Concepts
Columnstore Table
Columnar storage dramatically improves analytical query performance by storing data vertically, allowing for massive compression and precise data retrieval. When querying only specific columns, the vectorized engine can load and process only the required data, skipping irrelevant columns entirely. This approach enables DuckDBs vectorized execution to process multiple data points simultaneously, transforming columnar storage into a high-speed data processing engine.
What is Iceberg?
Iceberg is becoming the agreed-upon storage format for analytic workloads. It is just some metadata over Parquet files. This metadata gives it full table semantics. All execution engines like Starrocks, Snowflake, Trino, DuckDB, Presto, Spark, Polars can query Iceberg Tables directly.
What does pg_mooncake mean by Iceberg Columnstore table?
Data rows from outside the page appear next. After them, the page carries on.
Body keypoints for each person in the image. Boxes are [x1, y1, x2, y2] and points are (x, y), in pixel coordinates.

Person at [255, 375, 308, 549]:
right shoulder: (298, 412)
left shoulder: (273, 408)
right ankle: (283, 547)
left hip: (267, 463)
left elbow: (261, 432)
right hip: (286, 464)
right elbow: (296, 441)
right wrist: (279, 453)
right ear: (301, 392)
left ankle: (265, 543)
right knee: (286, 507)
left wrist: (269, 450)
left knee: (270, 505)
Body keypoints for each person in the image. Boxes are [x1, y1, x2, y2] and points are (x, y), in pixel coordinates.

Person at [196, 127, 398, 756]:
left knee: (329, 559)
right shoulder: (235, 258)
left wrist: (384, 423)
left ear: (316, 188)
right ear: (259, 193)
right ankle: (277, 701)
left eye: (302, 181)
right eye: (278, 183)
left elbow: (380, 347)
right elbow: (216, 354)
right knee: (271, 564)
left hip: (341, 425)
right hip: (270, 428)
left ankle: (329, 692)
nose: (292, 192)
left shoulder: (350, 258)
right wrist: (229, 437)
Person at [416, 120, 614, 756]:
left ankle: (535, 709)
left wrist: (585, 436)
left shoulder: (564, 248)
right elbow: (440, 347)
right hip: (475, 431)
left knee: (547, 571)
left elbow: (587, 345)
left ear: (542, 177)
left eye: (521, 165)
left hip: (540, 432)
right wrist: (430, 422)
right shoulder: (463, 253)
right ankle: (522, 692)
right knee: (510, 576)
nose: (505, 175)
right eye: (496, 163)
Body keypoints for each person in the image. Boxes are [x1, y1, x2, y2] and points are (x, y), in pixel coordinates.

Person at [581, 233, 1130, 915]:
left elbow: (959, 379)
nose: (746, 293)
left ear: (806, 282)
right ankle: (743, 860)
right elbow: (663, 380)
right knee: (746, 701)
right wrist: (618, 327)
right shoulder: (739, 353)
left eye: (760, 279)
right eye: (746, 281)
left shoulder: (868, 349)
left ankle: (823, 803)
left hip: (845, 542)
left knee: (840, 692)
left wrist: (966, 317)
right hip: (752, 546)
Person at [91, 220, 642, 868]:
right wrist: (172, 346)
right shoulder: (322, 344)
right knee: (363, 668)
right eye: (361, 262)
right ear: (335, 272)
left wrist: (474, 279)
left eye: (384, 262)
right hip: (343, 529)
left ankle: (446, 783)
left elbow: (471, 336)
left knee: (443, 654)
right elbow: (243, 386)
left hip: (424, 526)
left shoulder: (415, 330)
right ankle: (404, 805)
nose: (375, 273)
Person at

In Postgres, the columnstore table is just like a regular table. Outside of Postgres, we write data and metadata in a format that is directly readable by these engines.
TLDR: You do not have to replicate data out of Postgres to query it as a Python dataframe.
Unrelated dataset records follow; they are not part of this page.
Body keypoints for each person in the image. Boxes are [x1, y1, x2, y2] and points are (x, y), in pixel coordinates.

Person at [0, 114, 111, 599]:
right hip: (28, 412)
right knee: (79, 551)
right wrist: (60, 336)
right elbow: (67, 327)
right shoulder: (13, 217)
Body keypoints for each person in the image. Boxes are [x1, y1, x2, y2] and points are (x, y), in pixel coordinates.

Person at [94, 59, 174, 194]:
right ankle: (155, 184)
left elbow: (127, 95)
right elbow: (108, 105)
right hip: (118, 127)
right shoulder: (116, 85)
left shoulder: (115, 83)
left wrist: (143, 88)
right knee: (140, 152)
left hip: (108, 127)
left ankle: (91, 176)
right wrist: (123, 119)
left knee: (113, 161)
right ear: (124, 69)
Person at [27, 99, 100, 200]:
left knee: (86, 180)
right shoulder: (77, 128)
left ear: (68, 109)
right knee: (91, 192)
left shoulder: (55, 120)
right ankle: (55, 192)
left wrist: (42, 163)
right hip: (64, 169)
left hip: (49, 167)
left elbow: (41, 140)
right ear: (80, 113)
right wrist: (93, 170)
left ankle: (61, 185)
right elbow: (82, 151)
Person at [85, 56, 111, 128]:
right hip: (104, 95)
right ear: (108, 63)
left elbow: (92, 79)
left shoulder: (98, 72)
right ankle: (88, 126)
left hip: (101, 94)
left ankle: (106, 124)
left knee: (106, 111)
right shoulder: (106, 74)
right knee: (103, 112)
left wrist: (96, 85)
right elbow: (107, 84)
If data is stored in S3, how do we make it fast?
We support cache on writes. We will soon be supporting cache on reads. This is how we can sub second performance. For the best peformance, co-locate your object store bucket and Postgres instance.
Why are we doing this?
1. Run Analytics on Live Application Data in PostgreSQL Run transactions on columnstore tables, ensuring up-to-date analytics without managing individual Parquet files.
2. Write PostgreSQL Tables to Your Lake or Lakehouse Make application data accessible as native tables for data engineering and science outside of PostgreSQL, without complex ETL, CDC or stitching of files.
3. Query and Update existing Lakehouse Tables Natively in PostgreSQL (coming soon) Connect existing Lakehouse catalogs and expose them directly as columnstore tables in PostgreSQL.